__Problem to solve__: Retype only the lines below from the one with "index dip: (187, 408)" to the one with "pinky pip: (1278, 723)", inclusive, skipping every image.

__Information__:
━━━━━━━━━━━━━━━━━━━━━━━━━━━━━━
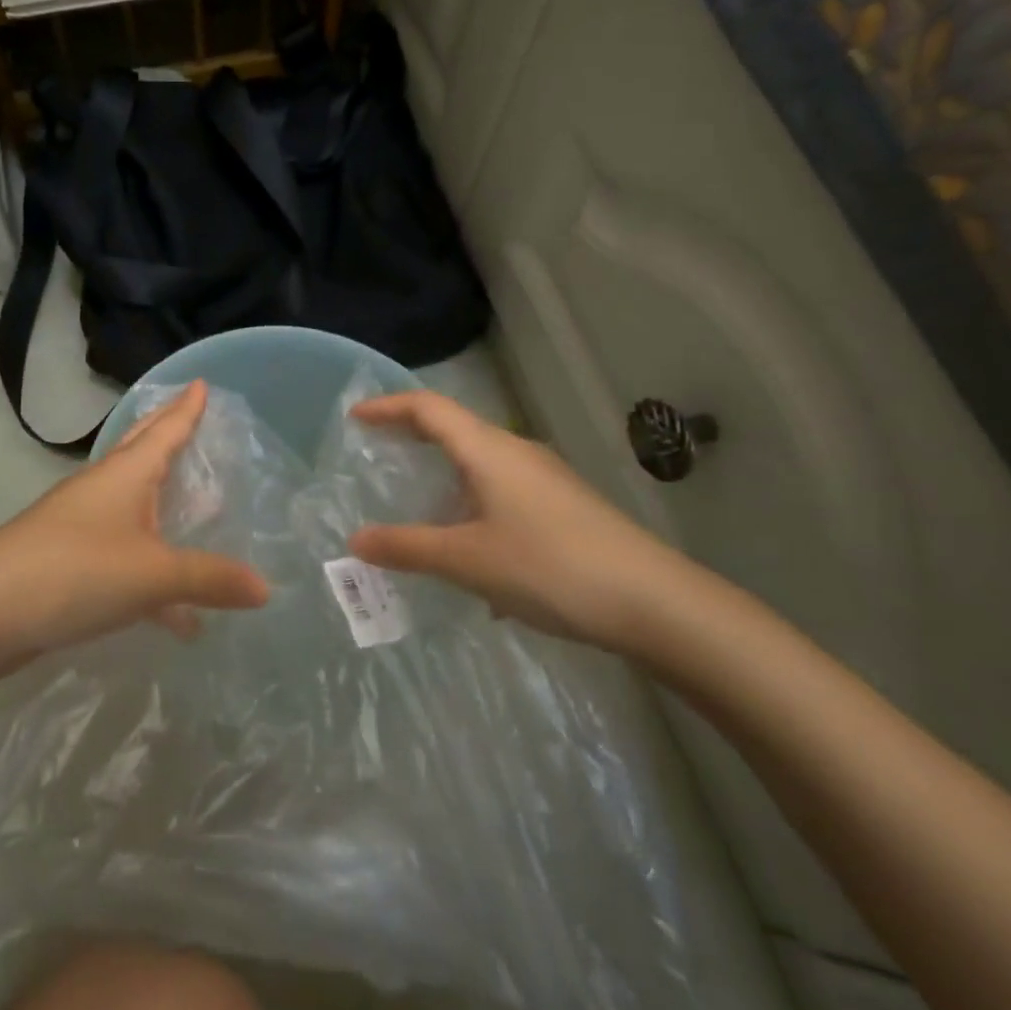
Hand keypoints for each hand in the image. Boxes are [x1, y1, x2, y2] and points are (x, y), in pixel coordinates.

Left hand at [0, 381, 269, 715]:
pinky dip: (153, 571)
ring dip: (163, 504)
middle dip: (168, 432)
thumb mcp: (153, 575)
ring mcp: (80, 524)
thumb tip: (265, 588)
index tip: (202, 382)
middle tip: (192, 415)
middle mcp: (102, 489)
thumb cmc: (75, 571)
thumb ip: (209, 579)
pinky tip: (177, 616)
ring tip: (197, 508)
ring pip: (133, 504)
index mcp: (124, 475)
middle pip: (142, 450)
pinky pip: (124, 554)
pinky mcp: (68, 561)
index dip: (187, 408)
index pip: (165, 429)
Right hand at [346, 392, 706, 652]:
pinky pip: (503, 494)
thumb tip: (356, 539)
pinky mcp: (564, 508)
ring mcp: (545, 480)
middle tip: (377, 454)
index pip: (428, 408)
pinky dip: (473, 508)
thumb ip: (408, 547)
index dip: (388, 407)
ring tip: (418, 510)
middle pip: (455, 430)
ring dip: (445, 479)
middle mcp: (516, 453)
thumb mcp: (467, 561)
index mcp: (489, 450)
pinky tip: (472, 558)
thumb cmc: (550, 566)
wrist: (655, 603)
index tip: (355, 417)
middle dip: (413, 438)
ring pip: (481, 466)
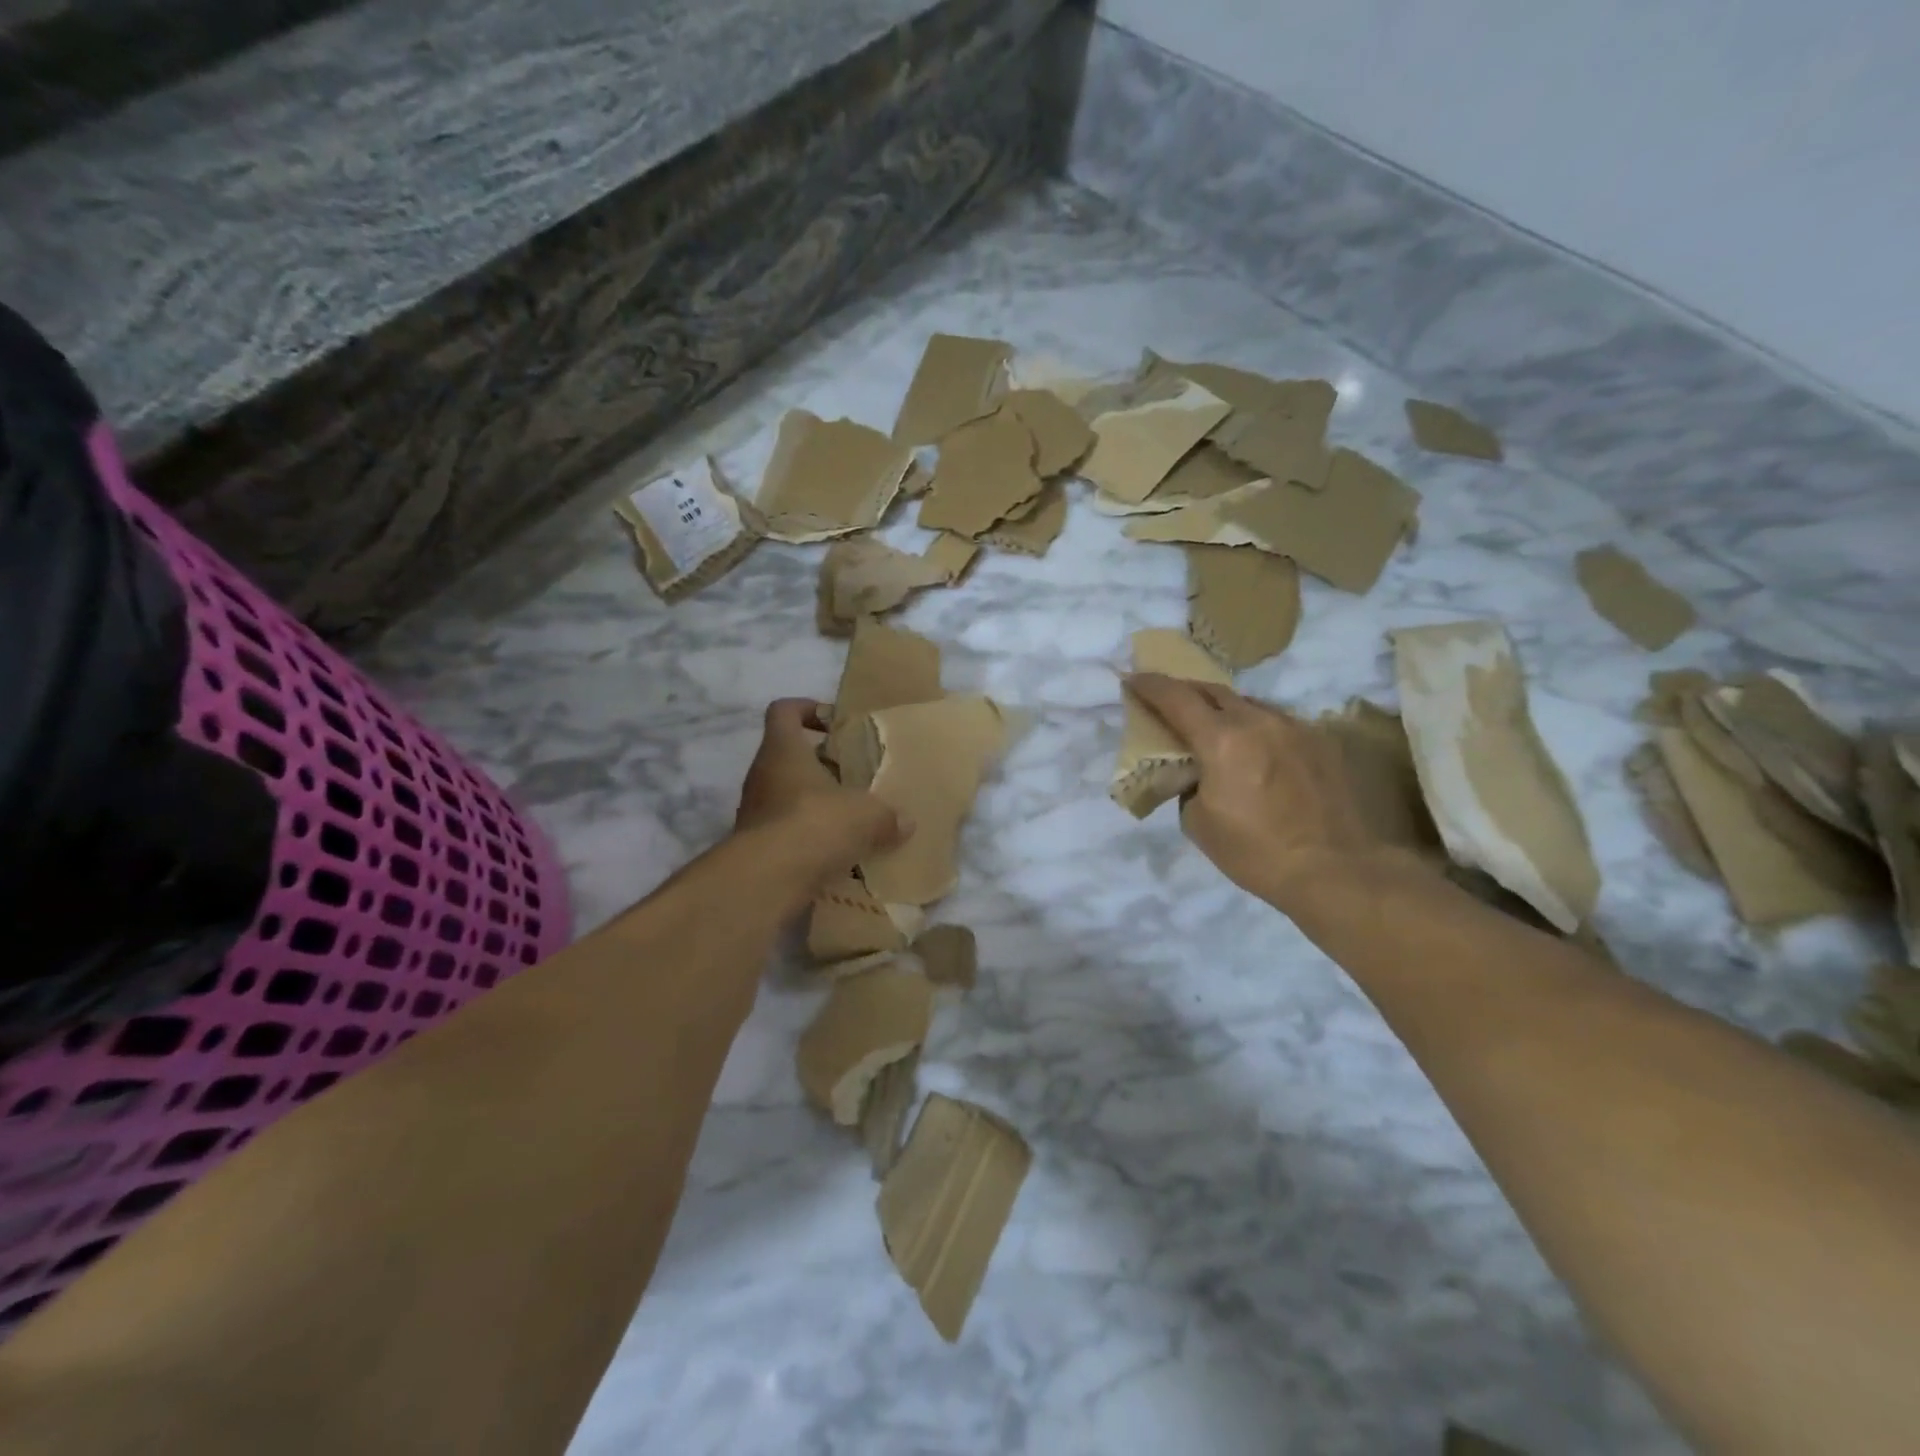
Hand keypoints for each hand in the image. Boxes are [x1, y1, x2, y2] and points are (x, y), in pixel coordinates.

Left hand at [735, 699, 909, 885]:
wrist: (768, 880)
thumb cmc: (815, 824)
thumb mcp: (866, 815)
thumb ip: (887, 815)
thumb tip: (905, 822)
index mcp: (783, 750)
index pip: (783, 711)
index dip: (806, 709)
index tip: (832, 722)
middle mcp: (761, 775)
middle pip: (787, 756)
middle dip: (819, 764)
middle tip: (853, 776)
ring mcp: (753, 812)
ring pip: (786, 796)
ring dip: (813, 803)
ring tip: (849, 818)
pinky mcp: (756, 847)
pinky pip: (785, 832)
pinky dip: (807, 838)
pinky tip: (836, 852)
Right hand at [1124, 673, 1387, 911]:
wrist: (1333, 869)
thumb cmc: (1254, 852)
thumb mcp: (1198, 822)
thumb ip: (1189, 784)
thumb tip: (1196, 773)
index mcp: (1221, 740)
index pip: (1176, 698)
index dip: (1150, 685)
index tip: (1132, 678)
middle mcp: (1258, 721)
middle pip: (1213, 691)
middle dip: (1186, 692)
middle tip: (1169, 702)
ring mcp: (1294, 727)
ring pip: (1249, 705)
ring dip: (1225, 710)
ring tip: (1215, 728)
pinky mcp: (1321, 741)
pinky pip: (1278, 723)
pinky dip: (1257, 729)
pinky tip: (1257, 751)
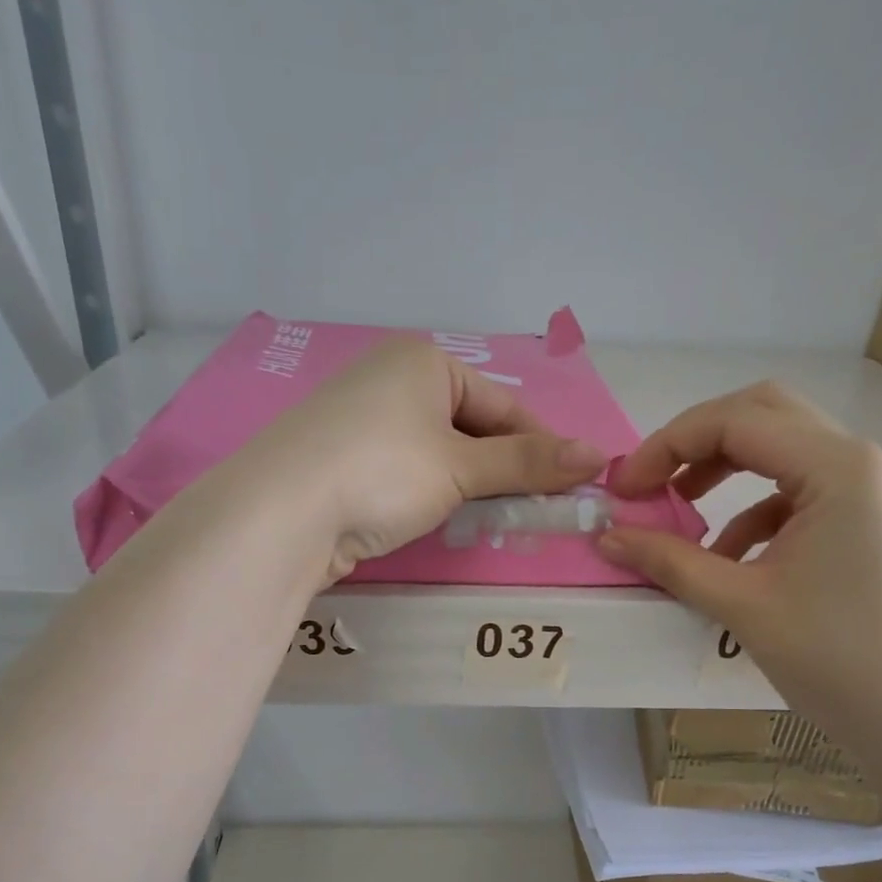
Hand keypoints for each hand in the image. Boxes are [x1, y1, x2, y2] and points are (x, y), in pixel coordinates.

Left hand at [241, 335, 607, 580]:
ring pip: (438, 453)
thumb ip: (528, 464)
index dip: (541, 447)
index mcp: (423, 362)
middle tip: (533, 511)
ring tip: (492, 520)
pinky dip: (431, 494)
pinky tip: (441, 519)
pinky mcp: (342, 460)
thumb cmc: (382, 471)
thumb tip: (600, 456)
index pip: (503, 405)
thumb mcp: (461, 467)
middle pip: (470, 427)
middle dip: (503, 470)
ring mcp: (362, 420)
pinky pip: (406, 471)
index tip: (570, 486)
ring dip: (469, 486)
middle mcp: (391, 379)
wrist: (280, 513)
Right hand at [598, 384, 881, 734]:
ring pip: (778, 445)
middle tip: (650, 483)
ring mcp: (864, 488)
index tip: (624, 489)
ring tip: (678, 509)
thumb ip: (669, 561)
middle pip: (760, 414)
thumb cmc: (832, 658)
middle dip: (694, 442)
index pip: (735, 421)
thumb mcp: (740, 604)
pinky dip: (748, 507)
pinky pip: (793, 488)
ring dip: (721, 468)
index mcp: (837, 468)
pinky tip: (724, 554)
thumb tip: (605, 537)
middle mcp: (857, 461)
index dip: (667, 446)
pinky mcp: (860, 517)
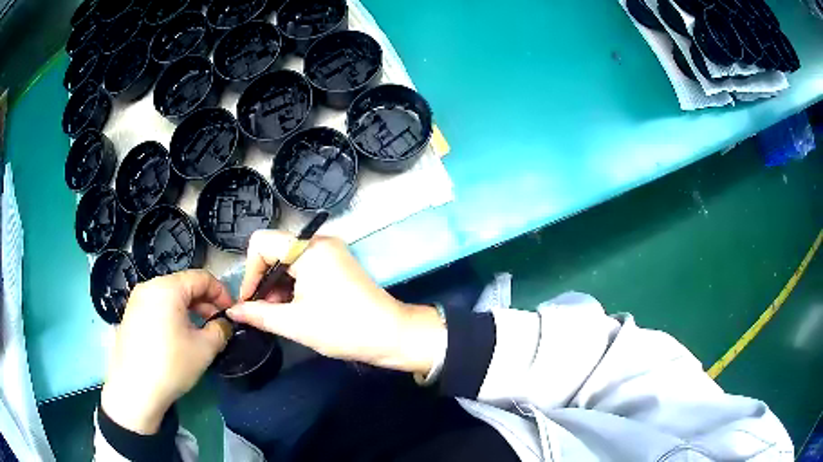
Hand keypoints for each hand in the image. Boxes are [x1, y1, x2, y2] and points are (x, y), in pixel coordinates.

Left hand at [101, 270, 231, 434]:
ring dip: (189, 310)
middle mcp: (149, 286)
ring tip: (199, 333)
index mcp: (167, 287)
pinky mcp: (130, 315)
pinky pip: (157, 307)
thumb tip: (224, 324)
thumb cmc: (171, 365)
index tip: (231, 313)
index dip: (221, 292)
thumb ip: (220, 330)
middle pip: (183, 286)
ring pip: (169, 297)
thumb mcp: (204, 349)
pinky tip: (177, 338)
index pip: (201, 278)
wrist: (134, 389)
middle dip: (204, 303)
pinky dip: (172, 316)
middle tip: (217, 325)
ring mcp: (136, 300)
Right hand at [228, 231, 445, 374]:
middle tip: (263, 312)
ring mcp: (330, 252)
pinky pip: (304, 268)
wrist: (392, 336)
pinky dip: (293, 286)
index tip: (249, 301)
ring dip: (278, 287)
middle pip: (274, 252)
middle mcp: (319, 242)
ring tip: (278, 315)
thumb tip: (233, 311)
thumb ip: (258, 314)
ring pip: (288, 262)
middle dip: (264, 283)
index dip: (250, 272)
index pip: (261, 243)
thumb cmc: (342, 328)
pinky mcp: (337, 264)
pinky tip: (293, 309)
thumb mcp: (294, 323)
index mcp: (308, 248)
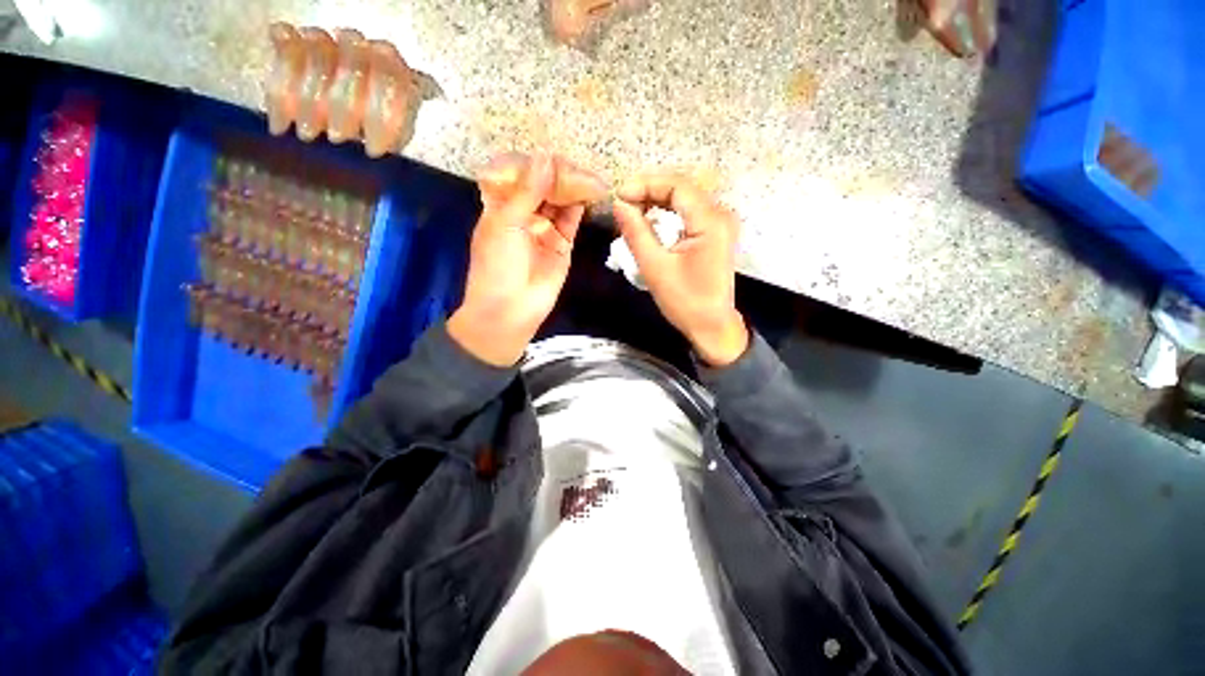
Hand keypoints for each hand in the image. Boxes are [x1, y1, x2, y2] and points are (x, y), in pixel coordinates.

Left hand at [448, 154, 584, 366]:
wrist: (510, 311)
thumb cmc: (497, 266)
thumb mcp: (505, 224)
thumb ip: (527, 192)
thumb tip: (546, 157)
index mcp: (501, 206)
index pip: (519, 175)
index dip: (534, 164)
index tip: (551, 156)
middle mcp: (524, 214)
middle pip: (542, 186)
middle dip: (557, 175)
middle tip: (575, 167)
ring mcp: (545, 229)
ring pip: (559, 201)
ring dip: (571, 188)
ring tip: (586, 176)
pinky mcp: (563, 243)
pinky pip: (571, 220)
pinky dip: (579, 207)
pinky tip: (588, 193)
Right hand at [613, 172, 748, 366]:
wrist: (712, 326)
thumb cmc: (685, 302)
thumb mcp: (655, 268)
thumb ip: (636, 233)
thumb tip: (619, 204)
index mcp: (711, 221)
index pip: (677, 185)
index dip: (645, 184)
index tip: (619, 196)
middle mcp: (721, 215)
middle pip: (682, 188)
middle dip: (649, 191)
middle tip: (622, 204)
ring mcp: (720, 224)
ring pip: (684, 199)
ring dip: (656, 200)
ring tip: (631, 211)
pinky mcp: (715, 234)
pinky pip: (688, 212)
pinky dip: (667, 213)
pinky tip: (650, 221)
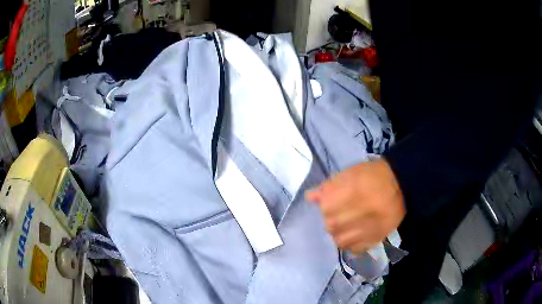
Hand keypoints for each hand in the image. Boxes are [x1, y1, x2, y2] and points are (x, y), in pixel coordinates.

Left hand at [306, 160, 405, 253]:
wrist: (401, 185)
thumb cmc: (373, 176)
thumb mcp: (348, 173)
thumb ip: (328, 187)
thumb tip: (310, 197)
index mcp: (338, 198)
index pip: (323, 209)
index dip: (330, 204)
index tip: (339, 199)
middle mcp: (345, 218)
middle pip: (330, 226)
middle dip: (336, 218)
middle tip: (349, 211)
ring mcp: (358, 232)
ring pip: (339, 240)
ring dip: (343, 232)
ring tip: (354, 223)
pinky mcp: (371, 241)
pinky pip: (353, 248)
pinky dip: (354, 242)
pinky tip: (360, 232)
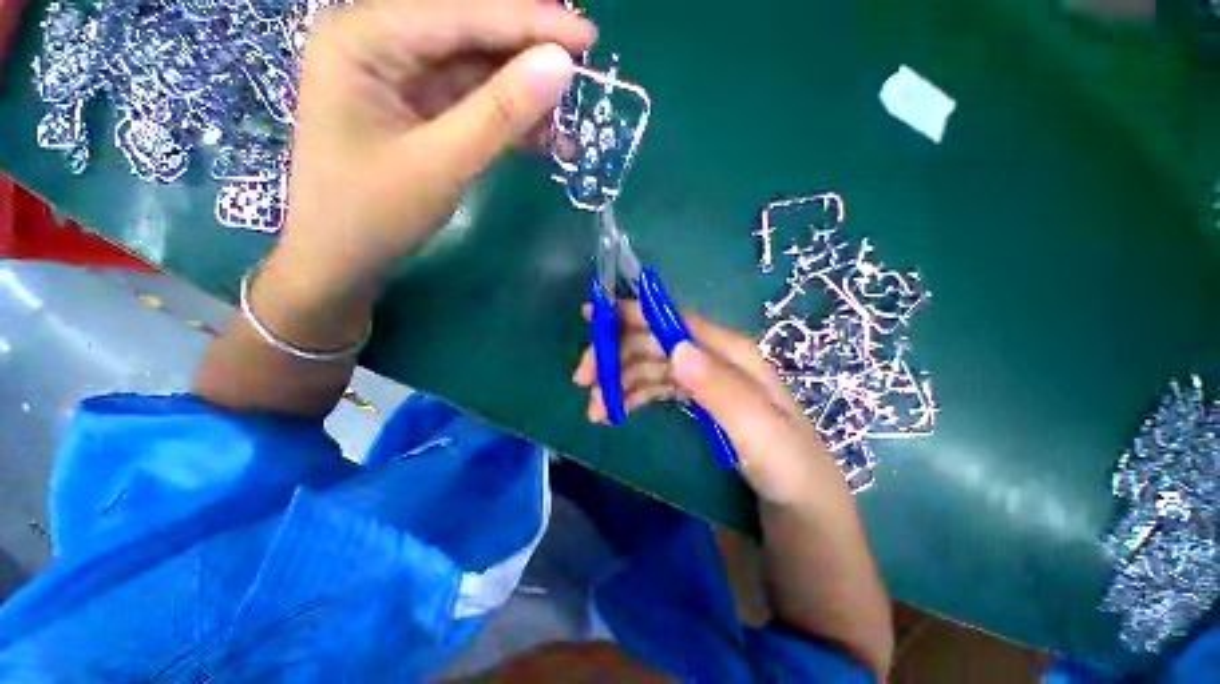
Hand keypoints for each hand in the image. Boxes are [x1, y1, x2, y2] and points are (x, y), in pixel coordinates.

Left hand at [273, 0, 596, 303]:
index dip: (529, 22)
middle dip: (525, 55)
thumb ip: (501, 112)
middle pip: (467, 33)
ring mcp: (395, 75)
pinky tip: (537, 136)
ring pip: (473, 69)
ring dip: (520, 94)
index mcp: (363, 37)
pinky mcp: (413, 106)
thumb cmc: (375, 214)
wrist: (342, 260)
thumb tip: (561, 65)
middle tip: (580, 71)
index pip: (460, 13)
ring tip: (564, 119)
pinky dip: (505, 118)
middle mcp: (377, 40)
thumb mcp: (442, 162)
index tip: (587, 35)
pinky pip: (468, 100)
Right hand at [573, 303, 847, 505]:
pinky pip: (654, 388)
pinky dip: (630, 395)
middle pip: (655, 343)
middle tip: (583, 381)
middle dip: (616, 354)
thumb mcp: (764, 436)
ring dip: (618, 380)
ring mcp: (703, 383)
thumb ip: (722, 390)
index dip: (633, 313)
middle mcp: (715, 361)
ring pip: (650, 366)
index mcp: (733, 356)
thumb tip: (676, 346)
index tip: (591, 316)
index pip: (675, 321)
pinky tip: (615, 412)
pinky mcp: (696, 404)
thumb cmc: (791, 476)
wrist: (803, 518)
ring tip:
━━━━━━━━━━━━━━━━━━━━━━━━━━━━━━
__Answer space__:
index dip: (187, 408)
index pip: (165, 429)
Right hand at [346, 392, 706, 652]:
pinky pip: (503, 494)
thumb tip: (356, 539)
pinky mcp: (564, 508)
ring mcp: (545, 480)
middle tip: (377, 454)
index pip: (428, 408)
pinky dip: (473, 508)
thumb ip: (408, 547)
index dip: (388, 407)
ring tip: (418, 510)
middle pip: (455, 430)
ring dip: (445, 479)
middle mcp: (516, 453)
thumb mcp: (467, 561)
index mcp: (489, 450)
pinky tip: (472, 558)
thumb cmc: (550, 566)
wrist: (655, 603)
index tip: (355, 417)
middle dip: (413, 438)
ring pip: (481, 466)
Hand keypoints for each hand in the image. Boxes are [x1, y1, x2, y2] and points are (x, y), in pixel coordinates.

Left hand at [735, 699, 909, 885]:
wrist: (768, 880)
thumb cmc: (815, 824)
thumb mcp: (866, 815)
thumb ip: (887, 815)
thumb tip: (905, 822)
index mcp: (783, 750)
index pip: (783, 711)
index dip: (806, 709)
index tip: (832, 722)
middle mcp: (761, 775)
middle pip: (787, 756)
middle dip: (819, 764)
middle tip: (853, 776)
ring mcp: (753, 812)
ring pip: (786, 796)
ring dip: (813, 803)
ring tip: (849, 818)
pinky mcp: (756, 847)
pinky pip: (785, 832)
pinky dip: (807, 838)
pinky tip: (836, 852)
Right hand at [1124, 673, 1387, 911]:
wrist: (1333, 869)
thumb cmc: (1254, 852)
thumb mcp: (1198, 822)
thumb ip: (1189, 784)
thumb tip: (1196, 773)
index mcp: (1221, 740)
index pip: (1176, 698)
index dip: (1150, 685)
index tip: (1132, 678)
middle mcp: (1258, 721)
middle pip: (1213, 691)
middle dip: (1186, 692)
middle tip: (1169, 702)
ring mcp: (1294, 727)
ring pip: (1249, 705)
ring dip: (1225, 710)
ring tip: (1215, 728)
pinky mcp: (1321, 741)
pinky pip: (1278, 723)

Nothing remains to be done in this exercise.